Buckmaster, J -
(1.)On the 30th January, 1907, Mir Hussein Ali Khan of Talpur died intestate, leaving neither widow nor child. His nearest surviving relations were the plaintiff, Abdul Hussein, the son of his brother by the half-blood, one sister, the first defendant upon the record, and his sister s son, who is the second defendant. His estate, consisting exclusively of personal property, and largely of what we should call personal effects, is of great value, and doubtless also, from the character of many of the articles, of great personal interest to his relations. It is a dispute about the inheritance of this property that has given rise to the present appeal. The deceased was a member of the family of Talpur Mirs of Sind, who were a branch of the large Baluchi tribe. He was a Mahomedan, and, if Mahomedan law governed the question, the rights of the parties would vary accordingly whether the deceased was a member of the Shia or of the Sunni sect. If the former, the sister would inherit the whole estate; if the latter, the plaintiff would be entitled to a half. The plaintiff alleges, however, that the rights of inheritance are not to be determined according to Mahomedan law, but that they are regulated by a custom well-known and distinctly ascertained, by which, notwithstanding the provisions of the Koran, women are excluded from any share in the inheritance of a paternal relation, he further alleges that, if this contention does not prevail, the deceased was a Sunni and not a Shia, and that he is therefore entitled to the more limited rights to which reference has been made. Their Lordships think it is convenient to dispose of the latter contention first.

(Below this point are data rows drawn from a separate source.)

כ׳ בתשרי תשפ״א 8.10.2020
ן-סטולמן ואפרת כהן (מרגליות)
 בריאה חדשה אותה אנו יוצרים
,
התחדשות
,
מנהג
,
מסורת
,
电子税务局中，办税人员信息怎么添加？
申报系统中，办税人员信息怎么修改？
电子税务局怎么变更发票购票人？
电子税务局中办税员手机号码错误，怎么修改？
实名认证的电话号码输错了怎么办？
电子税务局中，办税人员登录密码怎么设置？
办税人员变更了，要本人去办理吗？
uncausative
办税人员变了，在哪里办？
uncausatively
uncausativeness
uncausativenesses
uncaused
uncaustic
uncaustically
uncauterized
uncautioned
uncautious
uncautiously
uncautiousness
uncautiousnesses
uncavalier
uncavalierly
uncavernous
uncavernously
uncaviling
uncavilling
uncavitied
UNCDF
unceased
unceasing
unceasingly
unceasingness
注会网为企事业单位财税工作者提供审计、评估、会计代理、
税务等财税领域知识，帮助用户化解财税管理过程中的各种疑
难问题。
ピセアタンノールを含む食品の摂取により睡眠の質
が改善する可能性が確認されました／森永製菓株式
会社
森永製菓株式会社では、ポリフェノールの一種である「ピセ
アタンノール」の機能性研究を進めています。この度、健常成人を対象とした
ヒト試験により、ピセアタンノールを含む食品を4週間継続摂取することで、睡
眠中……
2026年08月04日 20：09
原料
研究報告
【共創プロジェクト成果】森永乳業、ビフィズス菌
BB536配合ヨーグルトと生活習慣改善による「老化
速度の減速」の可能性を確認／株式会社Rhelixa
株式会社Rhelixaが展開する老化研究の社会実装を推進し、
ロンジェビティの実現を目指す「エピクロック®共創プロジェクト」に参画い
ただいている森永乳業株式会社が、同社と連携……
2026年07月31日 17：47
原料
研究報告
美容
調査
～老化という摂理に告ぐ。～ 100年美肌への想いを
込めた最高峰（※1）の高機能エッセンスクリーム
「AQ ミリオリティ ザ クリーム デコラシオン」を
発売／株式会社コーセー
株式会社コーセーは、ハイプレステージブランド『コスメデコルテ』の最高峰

(2.)Although the holding of religious opinion is a matter of personal faith, and ordinarily it may not be easy to determine what the nature of that faith may be, yet in a case like the present, where the question lies between two sects so sharply divided in ritual and observances, performance of prayers, and public declarations of faith as the Sunni and the Shia, it is readily capable of being determined by definite evidence of action, conduct, and observance. For reasons which their Lordships consider as conclusive, both the Judicial Commissioner, before whom the case was first tried, sitting as District Judge, and the Court of the Judicial Commissioner of Sind, before whom the appeal was heard, have decided that the deceased was of the Shia persuasion, and with this finding their Lordships see no reason to interfere.
(3.)There remains therefore for consideration only the question of custom, and upon this the Court of First Instance and the Court of Appeal have differed, the District Court holding that the custom was established, and the Court of the Judicial Commissioner of Sind deciding that it was not. It is from this latter decision that the present appoal proceeds.